# Best 3 way on the market. Or 4 way.



## Matthew_73 (Jul 9, 2019)

I have lotta chickweed and my dad has creeping Charlie. And others. Clover.


----------



## kclyki02 (May 13, 2019)

TZone for those weeds


----------



## moedank (Sep 10, 2019)

Q4 Plus


----------



## Jconnelly6b (Mar 4, 2018)

moedank said:


> Q4 Plus


I agree Q4 plus is the best 4 way. It will get all broadleafs plus crabgrass and sedges. Use caution on fine fescues in high temps.


----------



## Lust4Lawn (Aug 4, 2020)

Jconnelly6b said:


> moedank said:
> 
> 
> > Q4 Plus
> ...


I think that is a great point if you have sedges. This publication speaks to how well sulfentrazone treats sedges compared to halosulfuron in products like Sedgehammer. 
https://www.extension.purdue.edu/extmedia/AY/AY-19-W.pdf

If you can tackle sedges while dealing with most of your broadleafs PLUS any crabgrass this is a big win in my book.


----------



## Johnl445 (Feb 11, 2020)

How about lesco momentum, anyone have good experience with this.


----------



## 7824 (Oct 23, 2019)

I use Lesco momentum 4score and it's awesome. I haven't met a weed it doesn't burn down. It's never hurt my fescue. I spot spray with it all year long. No one ever mentions it on here. I mentioned it the other day and it was ignored. Maybe they know something I don't.


----------



## Johnl445 (Feb 11, 2020)

learningeveryday said:


> I use Lesco momentum 4score and it's awesome. I haven't met a weed it doesn't burn down. It's never hurt my fescue. I spot spray with it all year long. No one ever mentions it on here. I mentioned it the other day and it was ignored. Maybe they know something I don't.

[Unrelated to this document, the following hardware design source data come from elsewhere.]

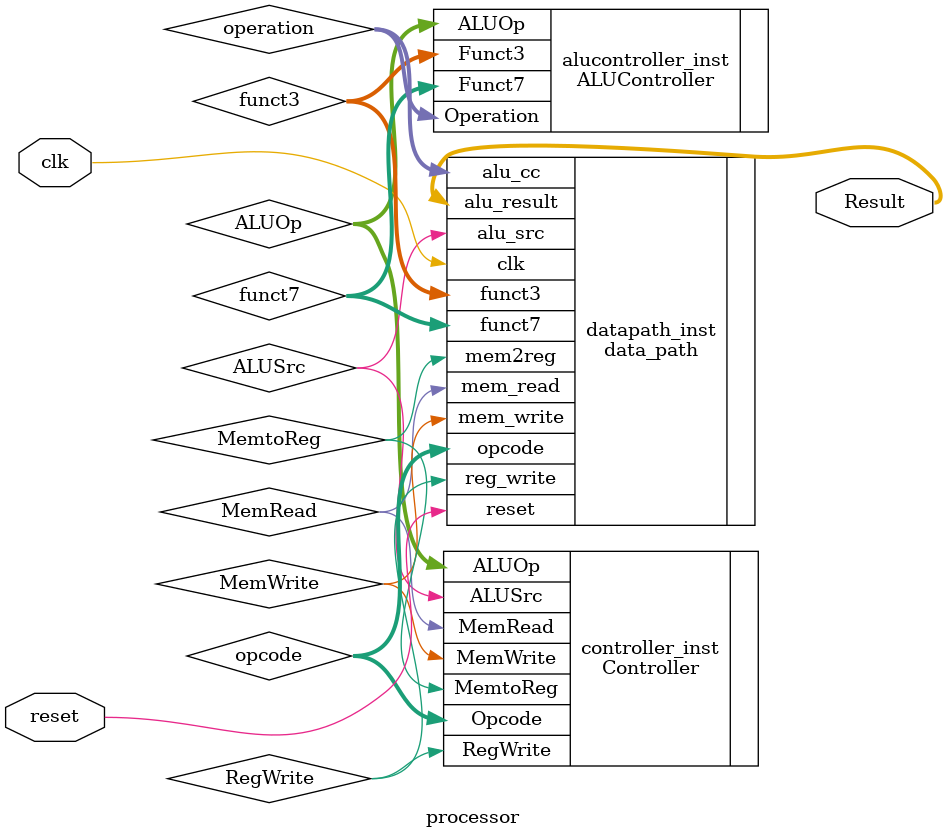
<source format=v>
`timescale 1ns / 1ps

module processor (
    input clk, reset,
    output [31:0] Result
);

    // Instantiate signals
    wire [6:0] opcode;
    wire [2:0] funct3;
    wire [6:0] funct7;
    wire [3:0] operation; // Adjust size if necessary based on ALUController output
    wire ALUSrc, MemtoReg, RegWrite, MemRead, MemWrite;
    wire [1:0] ALUOp;
    

data_path datapath_inst (
    .clk(clk),
    .reset(reset),
    .reg_write(RegWrite),
    .mem2reg(MemtoReg),
    .alu_src(ALUSrc),
    .mem_write(MemWrite),
    .mem_read(MemRead),
    .alu_cc(operation),
    .opcode(opcode),
    .funct7(funct7),
    .funct3(funct3),
    .alu_result(Result)
);

    Controller controller_inst (
        .Opcode(opcode),
        .ALUSrc(ALUSrc),
        .MemtoReg(MemtoReg),
        .RegWrite(RegWrite),
        .MemRead(MemRead),
        .MemWrite(MemWrite),
        .ALUOp(ALUOp) // Other connections as per Controller module definition
    );

    ALUController alucontroller_inst (
        .ALUOp(ALUOp),
        .Funct7(funct7),
        .Funct3(funct3),
        .Operation(operation) // Other connections as per ALUController module definition
    );

endmodule // processor
</source>
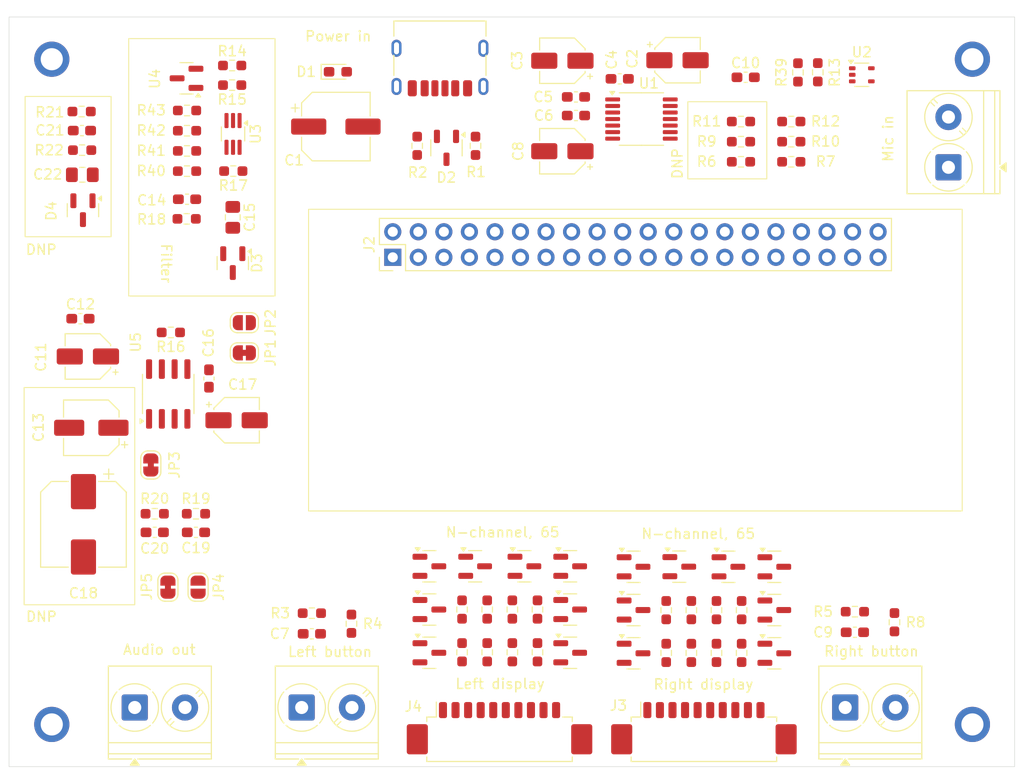
<source format=kicad_pcb>
(kicad_pcb
	(version 20241229)
	(generator "pcbnew")
	(generator_version "9.0")
	(general
		(thickness 1.6)
		(legacy_teardrops no)
	)
	(paper "A4")
	(layers
		(0 "F.Cu" signal)
		(4 "In1.Cu" signal)
		(6 "In2.Cu" signal)
		(2 "B.Cu" signal)
		(9 "F.Adhes" user "F.Adhesive")
		(11 "B.Adhes" user "B.Adhesive")
		(13 "F.Paste" user)
		(15 "B.Paste" user)
		(5 "F.SilkS" user "F.Silkscreen")
		(7 "B.SilkS" user "B.Silkscreen")
		(1 "F.Mask" user)
		(3 "B.Mask" user)
		(17 "Dwgs.User" user "User.Drawings")
		(19 "Cmts.User" user "User.Comments")
		(21 "Eco1.User" user "User.Eco1")
		(23 "Eco2.User" user "User.Eco2")
		(25 "Edge.Cuts" user)
		(27 "Margin" user)
		(31 "F.CrtYd" user "F.Courtyard")
		(29 "B.CrtYd" user "B.Courtyard")
		(35 "F.Fab" user)
		(33 "B.Fab" user)
		(39 "User.1" user)
		(41 "User.2" user)
		(43 "User.3" user)
		(45 "User.4" user)
	)
	(setup
		(stackup
			(layer "F.SilkS"
				(type "Top Silk Screen")
			)
			(layer "F.Paste"
				(type "Top Solder Paste")
			)
			(layer "F.Mask"
				(type "Top Solder Mask")
				(thickness 0.01)
			)
			(layer "F.Cu"
				(type "copper")
				(thickness 0.035)
			)
			(layer "dielectric 1"
				(type "prepreg")
				(thickness 0.1)
				(material "FR4")
				(epsilon_r 4.5)
				(loss_tangent 0.02)
			)
			(layer "In1.Cu"
				(type "copper")
				(thickness 0.035)
			)
			(layer "dielectric 2"
				(type "core")
				(thickness 1.24)
				(material "FR4")
				(epsilon_r 4.5)
				(loss_tangent 0.02)
			)
			(layer "In2.Cu"
				(type "copper")
				(thickness 0.035)
			)
			(layer "dielectric 3"
				(type "prepreg")
				(thickness 0.1)
				(material "FR4")
				(epsilon_r 4.5)
				(loss_tangent 0.02)
			)
			(layer "B.Cu"
				(type "copper")
				(thickness 0.035)
			)
			(layer "B.Mask"
				(type "Bottom Solder Mask")
				(thickness 0.01)
			)
			(layer "B.Paste"
				(type "Bottom Solder Paste")
			)
			(layer "B.SilkS"
				(type "Bottom Silk Screen")
			)
			(copper_finish "None")
			(dielectric_constraints no)
		)
		(pad_to_mask_clearance 0)
		(allow_soldermask_bridges_in_footprints no)
		(tenting front back)
		(pcbplotparams
			(layerselection 0x00000000_00000000_55555555_5755f5ff)
			(plot_on_all_layers_selection 0x00000000_00000000_00000000_00000000)
			(disableapertmacros no)
			(usegerberextensions no)
			(usegerberattributes yes)
			(usegerberadvancedattributes yes)
			(creategerberjobfile yes)
			(dashed_line_dash_ratio 12.000000)
			(dashed_line_gap_ratio 3.000000)
			(svgprecision 4)
			(plotframeref no)
			(mode 1)
			(useauxorigin no)
			(hpglpennumber 1)
			(hpglpenspeed 20)
			(hpglpendiameter 15.000000)
			(pdf_front_fp_property_popups yes)
			(pdf_back_fp_property_popups yes)
			(pdf_metadata yes)
			(pdf_single_document no)
			(dxfpolygonmode yes)
			(dxfimperialunits yes)
			(dxfusepcbnewfont yes)
			(psnegative no)
			(psa4output no)
			(plot_black_and_white yes)
			(plotinvisibletext no)
			(sketchpadsonfab no)
			(plotpadnumbers no)
			(hidednponfab no)
			(sketchdnponfab yes)
			(crossoutdnponfab yes)
			(subtractmaskfromsilk no)
			(outputformat 1)
			(mirror no)
			(drillshape 1)
			(scaleselection 1)
			(outputdirectory "")
		)
	)
	(net 0 "")
	(net 1 "+5V")
	(net 2 "GND")
	(net 3 "+3V3")
	(net 4 "Net-(U1-V_{REF})")
	(net 5 "/BUTTON_L")
	(net 6 "/BUTTON_R")
	(net 7 "Net-(MK1-+)")
	(net 8 "/MIC")
	(net 9 "Net-(U5-In2M)")
	(net 10 "Net-(U5-In1M)")
	(net 11 "Net-(C14-Pad1)")
	(net 12 "/Audio Out/AUDIO_OUT")
	(net 13 "Net-(JP1-A)")
	(net 14 "Net-(JP3-A)")
	(net 15 "Net-(JP3-B)")
	(net 16 "Net-(C19-Pad1)")
	(net 17 "Net-(C20-Pad1)")
	(net 18 "Net-(C21-Pad1)")
	(net 19 "Net-(J1-CC2)")
	(net 20 "Net-(J1-CC1)")
	(net 21 "/MIC_LRCLK")
	(net 22 "unconnected-(J2-GPIO21{slash}DOUT-Pad40)")
	(net 23 "/LA")
	(net 24 "/RG")
	(net 25 "/RB")
	(net 26 "/LG")
	(net 27 "/RC")
	(net 28 "/LB")
	(net 29 "/Audio Out/AUDIO_L")
	(net 30 "/RD")
	(net 31 "/LDP")
	(net 32 "/MIC_DOUT")
	(net 33 "/MIC_MCLK")
	(net 34 "/LC")
	(net 35 "/LE")
	(net 36 "/LF")
	(net 37 "/RA")
	(net 38 "/RF")
	(net 39 "/LD")
	(net 40 "/Audio Out/AUDIO_R")
	(net 41 "unconnected-(J2-ID_SD{slash}GPIO0-Pad27)")
	(net 42 "/MIC_BCLK")
	(net 43 "unconnected-(J2-SCLK0{slash}GPIO11-Pad23)")
	(net 44 "unconnected-(J2-ID_SC{slash}GPIO1-Pad28)")
	(net 45 "/RE")
	(net 46 "/RDP")
	(net 47 "Net-(J3-Pad4)")
	(net 48 "Net-(J3-Pad2)")
	(net 49 "Net-(J3-Pad10)")
	(net 50 "Net-(J3-Pad3)")
	(net 51 "Net-(J3-Pad7)")
	(net 52 "Net-(J3-Pad8)")
	(net 53 "Net-(J3-Pad5)")
	(net 54 "Net-(J3-Pad9)")
	(net 55 "Net-(J4-Pad2)")
	(net 56 "Net-(J4-Pad3)")
	(net 57 "Net-(J4-Pad7)")
	(net 58 "Net-(J4-Pad5)")
	(net 59 "Net-(J4-Pad10)")
	(net 60 "Net-(J4-Pad8)")
	(net 61 "Net-(J4-Pad4)")
	(net 62 "Net-(J4-Pad9)")
	(net 63 "Net-(JP4-B)")
	(net 64 "Net-(Q1-D)")
	(net 65 "Net-(Q2-D)")
	(net 66 "Net-(Q3-D)")
	(net 67 "Net-(Q4-D)")
	(net 68 "Net-(Q5-D)")
	(net 69 "Net-(Q6-D)")
	(net 70 "Net-(Q7-D)")
	(net 71 "Net-(Q8-D)")
	(net 72 "Net-(Q9-D)")
	(net 73 "Net-(Q10-D)")
	(net 74 "Net-(Q11-D)")
	(net 75 "Net-(Q12-D)")
	(net 76 "Net-(Q13-D)")
	(net 77 "Net-(Q14-D)")
	(net 78 "Net-(Q15-D)")
	(net 79 "Net-(Q16-D)")
	(net 80 "Net-(R4-Pad1)")
	(net 81 "Net-(U1-MD0)")
	(net 82 "Net-(R8-Pad1)")
	(net 83 "Net-(U1-MD1)")
	(net 84 "Net-(U1-FMT)")
	(net 85 "Net-(U3-A_{1})")
	(net 86 "Net-(U3-Y_{1})")
	(net 87 "unconnected-(U1-V_{IN}L-Pad13)")
	(net 88 "unconnected-(U2-NC-Pad2)")
	(net 89 "unconnected-(U2-NC-Pad5)")
	(net 90 "unconnected-(U2-NC-Pad4)")
	(net 91 "unconnected-(U3-Y_{2}-Pad4)")
	(net 92 "unconnected-(U3-A_{2}-Pad3)")
	(net 93 "unconnected-(U4-NC-Pad3)")
	(net 94 "Net-(U2-K)")
	(net 95 "Net-(U3-V_{CC})")
	(net 96 "Net-(JP5-B)")
	(footprint "Resistor_SMD:R_0603_1608Metric_Pad0.98x0.95mm_HandSolder" (layer "F.Cu") (at 130.5875 78.2625 -90))
	(footprint "Resistor_SMD:R_0603_1608Metric_Pad0.98x0.95mm_HandSolder" (layer "F.Cu") (at 162.7875 79.85))
	(footprint "MountingHole:MountingHole_2.2mm_M2_ISO7380_Pad" (layer "F.Cu") (at 185.8 135.8))
	(footprint "Connector_USB:USB_C_Receptacle_HRO_TYPE-C-31-M-17" (layer "F.Cu") (at 132.85 69.36 180))
	(footprint "Package_TO_SOT_SMD:SOT-23" (layer "F.Cu") (at 136.35 120.075))
	(footprint "Capacitor_SMD:C_0603_1608Metric_Pad1.08x0.95mm_HandSolder" (layer "F.Cu") (at 97.2475 76.7475 180))
	(footprint "Capacitor_SMD:C_0603_1608Metric_Pad1.08x0.95mm_HandSolder" (layer "F.Cu") (at 109.88 101.4 90))
	(footprint "Capacitor_SMD:CP_Elec_4x5.7" (layer "F.Cu") (at 145.025 78.8 180))
	(footprint "Resistor_SMD:R_0603_1608Metric_Pad0.98x0.95mm_HandSolder" (layer "F.Cu") (at 137.55 128.625 90))
	(footprint "Package_TO_SOT_SMD:SOT-23" (layer "F.Cu") (at 161.5375 120.125))
	(footprint "Jumper:SolderJumper-2_P1.3mm_Open_RoundedPad1.0x1.5mm" (layer "F.Cu") (at 108.8 122.15 -90))
	(footprint "Capacitor_SMD:C_0603_1608Metric_Pad1.08x0.95mm_HandSolder" (layer "F.Cu") (at 174.1125 126.6375))
	(footprint "TerminalBlock_Phoenix:TerminalBlock_Phoenix_PT-1,5-2-5.0-H_1x02_P5.00mm_Horizontal" (layer "F.Cu") (at 119.1 134.1175))
	(footprint "Resistor_SMD:R_0603_1608Metric_Pad0.98x0.95mm_HandSolder" (layer "F.Cu") (at 162.85 128.6875 90))
	(footprint "Capacitor_SMD:C_0603_1608Metric_Pad1.08x0.95mm_HandSolder" (layer "F.Cu") (at 163.25 71.45))
	(footprint "TerminalBlock_Phoenix:TerminalBlock_Phoenix_PT-1,5-2-5.0-H_1x02_P5.00mm_Horizontal" (layer "F.Cu") (at 173.15 134.1175))
	(footprint "MountingHole:MountingHole_2.2mm_M2_ISO7380_Pad" (layer "F.Cu") (at 94.25 135.8))
	(footprint "Resistor_SMD:R_0603_1608Metric_Pad0.98x0.95mm_HandSolder" (layer "F.Cu") (at 112.1875 70.275))
	(footprint "Resistor_SMD:R_0603_1608Metric_Pad0.98x0.95mm_HandSolder" (layer "F.Cu") (at 97.2675 78.6925 180))
	(footprint "MountingHole:MountingHole_2.2mm_M2_ISO7380_Pad" (layer "F.Cu") (at 94.25 69.65))
	(footprint "Resistor_SMD:R_0603_1608Metric_Pad0.98x0.95mm_HandSolder" (layer "F.Cu") (at 140.05 128.625 90))
	(footprint "Resistor_SMD:R_0603_1608Metric_Pad0.98x0.95mm_HandSolder" (layer "F.Cu") (at 178.05 125.6375 90))
	(footprint "Resistor_SMD:R_0603_1608Metric_Pad0.98x0.95mm_HandSolder" (layer "F.Cu") (at 108.5875 114.85))
	(footprint "Resistor_SMD:R_0603_1608Metric_Pad0.98x0.95mm_HandSolder" (layer "F.Cu") (at 162.85 124.4375 90))
	(footprint "Resistor_SMD:R_0603_1608Metric_Pad0.98x0.95mm_HandSolder" (layer "F.Cu") (at 157.85 124.4375 90))
	(footprint "Jumper:SolderJumper-2_P1.3mm_Open_RoundedPad1.0x1.5mm" (layer "F.Cu") (at 113.4 95.85))
	(footprint "Package_TO_SOT_SMD:SOT-23" (layer "F.Cu") (at 145.8 120.075))
	(footprint "Resistor_SMD:R_0603_1608Metric_Pad0.98x0.95mm_HandSolder" (layer "F.Cu") (at 135.05 124.375 90))
	(footprint "Resistor_SMD:R_0603_1608Metric_Pad0.98x0.95mm_HandSolder" (layer "F.Cu") (at 107.7 78.77 180))
	(footprint "Capacitor_SMD:CP_Elec_5x5.3" (layer "F.Cu") (at 98.18 106.3 180))
	(footprint "Capacitor_SMD:C_0603_1608Metric_Pad1.08x0.95mm_HandSolder" (layer "F.Cu") (at 104.4875 116.7))
	(footprint "Capacitor_SMD:C_0603_1608Metric_Pad1.08x0.95mm_HandSolder" (layer "F.Cu") (at 150.725 71.6 180))
	(footprint "Capacitor_SMD:C_0603_1608Metric_Pad1.08x0.95mm_HandSolder" (layer "F.Cu") (at 108.5875 116.7 180))
	(footprint "Jumper:SolderJumper-2_P1.3mm_Bridged_RoundedPad1.0x1.5mm" (layer "F.Cu") (at 104.1 110 90))
	(footprint "Capacitor_SMD:CP_Elec_4x5.7" (layer "F.Cu") (at 156.475 69.75))
	(footprint "Package_TO_SOT_SMD:SOT-363_SC-70-6_Handsoldering" (layer "F.Cu") (at 112.275 77.08 -90))
	(footprint "Resistor_SMD:R_0603_1608Metric_Pad0.98x0.95mm_HandSolder" (layer "F.Cu") (at 167.7875 79.85))
	(footprint "Resistor_SMD:R_0603_1608Metric_Pad0.98x0.95mm_HandSolder" (layer "F.Cu") (at 170.425 70.95 90))
	(footprint "Resistor_SMD:R_0603_1608Metric_Pad0.98x0.95mm_HandSolder" (layer "F.Cu") (at 155.35 124.4375 90))
	(footprint "Resistor_SMD:R_0603_1608Metric_Pad0.98x0.95mm_HandSolder" (layer "F.Cu") (at 120.1125 124.7375 180))
	(footprint "Resistor_SMD:R_0603_1608Metric_Pad0.98x0.95mm_HandSolder"
		(layer "F.Cu")
		(uuid "563d9262-dbbc-41ad-a568-e6f8ba37bc79")
		(at 160.35 124.4375 90)
		(descr "Resistor SMD 0603 (1608 Metric), square (rectangular) end terminal, IPC_7351 nominal with elongated pad for handsoldering. (Body size source: IPC-SM-782 page 72, https://www.pcb-3d.com/wordpress/wp-content/uploads/ipc-sm-782a_amendment_1_and_2.pdf), generated with kicad-footprint-generator")
		(tags "resistor handsolder")
		(property "Reference" "R23"
			(at 3.4125 0 90)
			(layer "F.SilkS")
			(hide yes)
			(uuid "8eb52a62-5742-4d00-9289-47b603af5f43")
			(effects
				(font
					(size 1 1)
					(thickness 0.15)
				)
			)
		)
		(property "Value" "65"
			(at 0 1.43 90)
			(layer "F.Fab")
			(uuid "069a07d8-04dd-4adc-9460-6b534d3c8f17")
			(effects
				(font
					(size 1 1)
					(thickness 0.15)
				)
			)
		)
		(property "Datasheet" ""
			(at 0 0 90)
			(unlocked yes)
			(layer "F.Fab")
			(hide yes)
			(uuid "136c9979-5867-47ad-b7d2-50fa4c7afd7b")
			(effects
				(font
					(size 1.27 1.27)
					(thickness 0.15)
				)
			)
		)
		(property "Description" "Resistor, small symbol"
			(at 0 0 90)
			(unlocked yes)
			(layer "F.Fab")
			(hide yes)
			(uuid "7505eb73-3dbb-4142-8e50-4c7139126fe3")
			(effects
				(font
					(size 1.27 1.27)
					(thickness 0.15)
				)
			)
		)
		(property ki_fp_filters "R_*")
		(path "/be8e856a-3802-4eb5-965d-c8150a13df09/fe01765c-50de-49f1-8a0f-2fde52d20e49")
		(sheetname "/Display R/")
		(sheetfile "display.kicad_sch")
		(attr smd)
		(fp_line
			(start -0.254724 -0.5225)
			(end 0.254724 -0.5225)
			(stroke
				(width 0.12)
				(type solid)
			)
			(layer "F.SilkS")
			(uuid "96435e87-3afd-4e53-8646-67b3f39b8414")
		)
		(fp_line
			(start -0.254724 0.5225)
			(end 0.254724 0.5225)
			(stroke
				(width 0.12)
				(type solid)
			)
			(layer "F.SilkS")
			(uuid "a50fe34c-c804-4012-a761-2f9b65d69251")
		)
		(fp_line
			(start 1.65 -0.73)
			(end 1.65 0.73)
			(stroke
				(width 0.05)
				(type solid)
			)
			(layer "F.CrtYd")
			(uuid "1abf5be9-237e-474f-a986-b660b2e2fbe0")
		)
		(fp_line
			(start -1.65 -0.73)
			(end 1.65 -0.73)
			(stroke
				(width 0.05)
				(type solid)
			)
			(layer "F.CrtYd")
			(uuid "7bf51616-568d-4cc9-b4d3-d2ba65e12a0b")
		)
		(fp_line
			(start 1.65 0.73)
			(end -1.65 0.73)
			(stroke
				(width 0.05)
				(type solid)
			)
			(layer "F.CrtYd")
			(uuid "526ccd97-3b94-4834-a25a-706925a23e61")
		)
		(fp_line
			(start -1.65 0.73)
			(end -1.65 -0.73)
			(stroke
				(width 0.05)
				(type solid)
			)
			(layer "F.CrtYd")
			(uuid "6128de87-7634-448e-b180-302aa21c38b4")
		)
		(fp_line
			(start 0.8 -0.4125)
			(end 0.8 0.4125)
			(stroke
				(width 0.1)
				(type solid)
			)
			(layer "F.Fab")
			(uuid "39d5b9bf-2328-4505-8e16-020f268a8914")
		)
		(fp_line
			(start -0.8 -0.4125)
			(end 0.8 -0.4125)
			(stroke
				(width 0.1)
				(type solid)
			)
			(layer "F.Fab")
			(uuid "023c1f98-773c-4e42-9fe7-cd4d8ad57948")
		)
		(fp_line
			(start 0.8 0.4125)
			(end -0.8 0.4125)
			(stroke
				(width 0.1)
				(type solid)
			)
			(layer "F.Fab")
			(uuid "974127c1-7323-467f-863f-e6227a5ed745")
		)
		(fp_line
			(start -0.8 0.4125)
			(end -0.8 -0.4125)
			(stroke
... [354540 chars truncated]
</source>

I know, momentum is never talked about. I'm the divided between buying Q4 or momentum they're both about the same price, maybe you can't lose with either or


----------



## Rucraz2 (Apr 8, 2018)

Just got this cheaper Tzone in the mail I am anxious to try.

https://www.atozlawnsupply.com/products/triad-tz-select?currency=USD&variant=33068348997720


----------



## Jconnelly6b (Mar 4, 2018)

Rucraz2 said:


> Just got this cheaper Tzone in the mail I am anxious to try.
> 
> https://www.atozlawnsupply.com/products/triad-tz-select?currency=USD&variant=33068348997720


This looks like the best deal out there for any and all winter/spring/fall weeds. Only thing it wont get is the summer annual grass ie crabgrass.

I like the triclopyr in this one for added control of wild violet which is one of the tougher weeds to kill.


----------



## Rucraz2 (Apr 8, 2018)

Jconnelly6b said:


> Rucraz2 said:
> 
> 
> > Just got this cheaper Tzone in the mail I am anxious to try.
> ...


Kinda what I thought. I have searched quite a bit for a cheap Herbicide on my acre, as I used to make my own with simple 2-4D and Triclopyr but I always ran out of the Tri quickly. So I am hoping this works.


----------



## cgeorg07 (Jul 25, 2018)

I wanted to do some spot spraying with Q4 Plus - its a lot of spot spray, but not enough for blanket.

I am using a 4 gallon backpack sprayer and get 1 gallon per 1000sq ft in my yard.

Label for Spot Treatment Reads:
Cool Season - Mix 2.6 to 3 oz of this product with 1 gallon of water for treatment of approximately 1,000 sq ft of turfgrass

Does anyone know if I can use the spot rates x 4? So 12oz of Q4 in 4 Gallons of Water


----------



## Bronx (May 3, 2021)

Is there a good 4 way for Kentucky Blue Grass that will not kill it with the weeds if I wanted to do a blanket spray?

I was looking at purchasing Q4 and only spot spraying with it, but am wondering if a safe 4 way exists.

Edit: Google goes a long way. Pretty sure Prodiamine is the answer for my Pre-E and Par for the rest is what I will use. (edited to add this part as this was my initial post but was left out not sure why)


----------



## cleohioturf (Jul 20, 2020)

Prodiamine is pre emergent, it will control future but won't do anything to current weeds.

The mentioned product above, Triad TZ is a 4 way that won't harm KBG as specified rates.


----------



## 2018stanleycup (Mar 31, 2020)

I use 4speed XT, it works well for me


----------



## Belgianbillie (Apr 3, 2018)

Best 3 way?

https://www.youtube.com/watch?v=Pi7gwX7rjOw&ab_channel=thelonelyisland


----------



## rjjrmiller (Jun 4, 2020)

Tzone hands down in my opinion.
Or to save $$ your own DIY Tzone by mlixing(all esters) 3 way + sulfentrazone + Triclopyr

Tzone is just so expensive. It sounds like an exaggeration but I paid over $300 for Tzone from www.seedworldusa.com.

I've ordered many times and no single item went over $200 except one Tzone jug over $300. The large size I want to say 2 gallon maybe?
I bought triclopyr too so I usually add it to Speedzone for charlie or violet


----------